------ Fragmento mostrado ------

Queda sobre este asunto mucha tela por cortar, por ahora dejemos aquí.


Leonardo Rodríguez Velasco.


martes, 2 de agosto de 2022

A propósito de la lectura de la "Suma contra los gentiles".

Confieso que nunca había leído en forma constante y completa la obra “Suma contra los gentiles” de santo Tomás de Aquino; sucede a veces que uno se apega más a unas obras que a otras y siempre deja para después las que no le llaman la atención en un primer momento. Y esto fue así por años, lamentablemente.

Hace algunas semanas a través de un sitio de internet encontré un ejemplar de dicha obra a precio muy razonable y decidí adquirirla. La edición es agradable a la vista y cómoda a pesar de ser voluminosa, entonces tomé la decisión de leerla ya con detenimiento. La obra es inmensa, está dividida en 4 libros con 463 capítulos en total, así:

Libro primero: 102 capítulos.

Libro segundo: 101 capítulos.

Libro tercero: 163 capítulos.

Libro cuarto: 97 capítulos.

------ Datos proporcionados ------

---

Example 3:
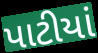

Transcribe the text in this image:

પાટીયાં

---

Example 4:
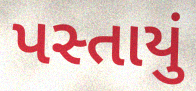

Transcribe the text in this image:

પસ્તાયું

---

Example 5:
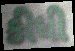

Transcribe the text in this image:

કીધી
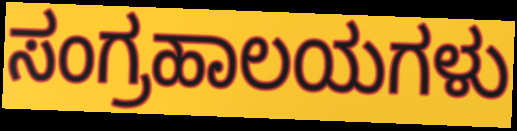
ಸಂಗ್ರಹಾಲಯಗಳು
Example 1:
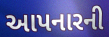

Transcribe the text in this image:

આપનારની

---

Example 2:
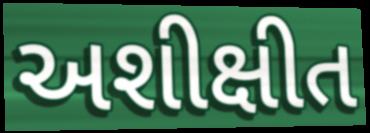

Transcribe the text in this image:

અશીક્ષીત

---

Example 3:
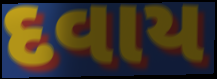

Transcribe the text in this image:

દવાય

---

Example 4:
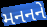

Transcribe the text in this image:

મનનને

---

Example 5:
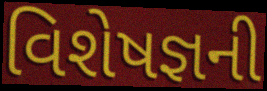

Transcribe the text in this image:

વિશેષજ્ઞની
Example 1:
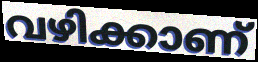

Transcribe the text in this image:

വഴിക്കാണ്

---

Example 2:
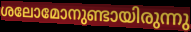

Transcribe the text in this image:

ശലോമോനുണ്ടായിരുന്നു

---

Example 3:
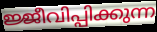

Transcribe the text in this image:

ജ്ജീവിപ്പിക്കുന്ന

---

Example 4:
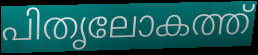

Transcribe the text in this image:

പിതൃലോകത്ത്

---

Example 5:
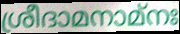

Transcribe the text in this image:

ശ്രീദാമനാമ്നഃ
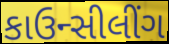
કાઉન્સીલીંગ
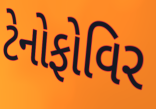
ટેનોફોવિર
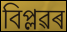
বিপ্লৱৰ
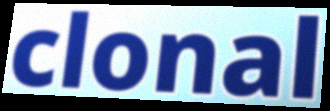
clonal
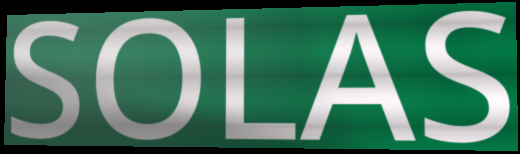
SOLAS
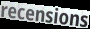
recensions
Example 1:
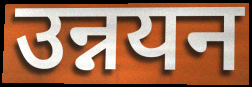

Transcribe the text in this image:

उन्नयन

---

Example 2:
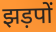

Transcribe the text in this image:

झड़पों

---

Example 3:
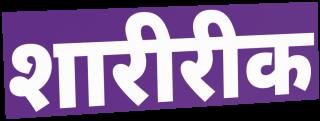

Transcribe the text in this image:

शारीरीक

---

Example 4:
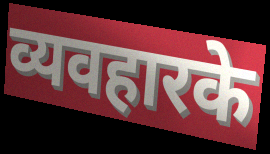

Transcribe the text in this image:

व्यवहारके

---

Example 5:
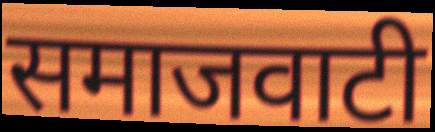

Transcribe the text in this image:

समाजवाटी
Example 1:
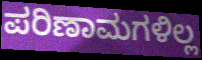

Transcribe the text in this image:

ಪರಿಣಾಮಗಳಿಲ್ಲ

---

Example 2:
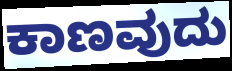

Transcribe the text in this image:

ಕಾಣವುದು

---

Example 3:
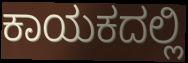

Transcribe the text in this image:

ಕಾಯಕದಲ್ಲಿ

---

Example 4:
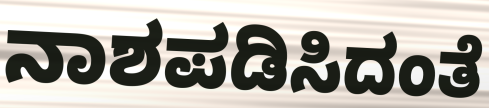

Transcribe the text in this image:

ನಾಶಪಡಿಸಿದಂತೆ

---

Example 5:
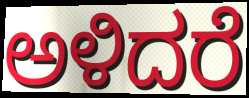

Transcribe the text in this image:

ಅಳಿದರೆ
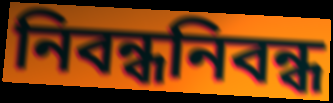
নিবন্ধনিবন্ধ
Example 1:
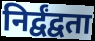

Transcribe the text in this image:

निर्द्वंद्वता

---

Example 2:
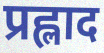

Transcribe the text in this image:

प्रह्लाद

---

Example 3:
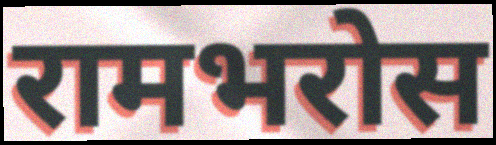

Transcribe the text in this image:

रामभरोस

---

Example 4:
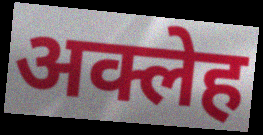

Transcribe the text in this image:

अक्लेह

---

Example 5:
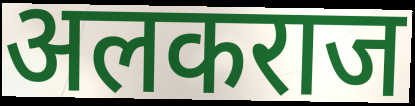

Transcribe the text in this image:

अलकराज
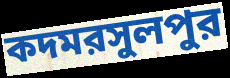
কদমরসুলপুর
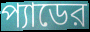
প্যাডের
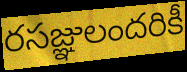
రసజ్ఞులందరికీ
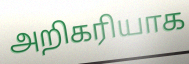
அறிகரியாக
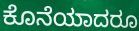
ಕೊನೆಯಾದರೂ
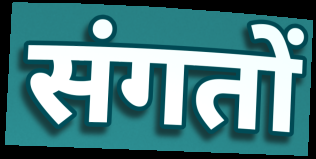
संगतों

------

## Trabajo a realizar
Extrae sin cambios la parte del fragmento sobre la «Suma contra los gentiles» que empieza en las palabras "A propósito de" y termina después de "cuarto: 97 capítulos.". Los registros constituyen un material independiente del fragmento.

## Respuesta correspondiente
A propósito de la lectura de la "Suma contra los gentiles".

Confieso que nunca había leído en forma constante y completa la obra “Suma contra los gentiles” de santo Tomás de Aquino; sucede a veces que uno se apega más a unas obras que a otras y siempre deja para después las que no le llaman la atención en un primer momento. Y esto fue así por años, lamentablemente.

Hace algunas semanas a través de un sitio de internet encontré un ejemplar de dicha obra a precio muy razonable y decidí adquirirla. La edición es agradable a la vista y cómoda a pesar de ser voluminosa, entonces tomé la decisión de leerla ya con detenimiento. La obra es inmensa, está dividida en 4 libros con 463 capítulos en total, así:

Libro primero: 102 capítulos.

Libro segundo: 101 capítulos.

Libro tercero: 163 capítulos.

Libro cuarto: 97 capítulos.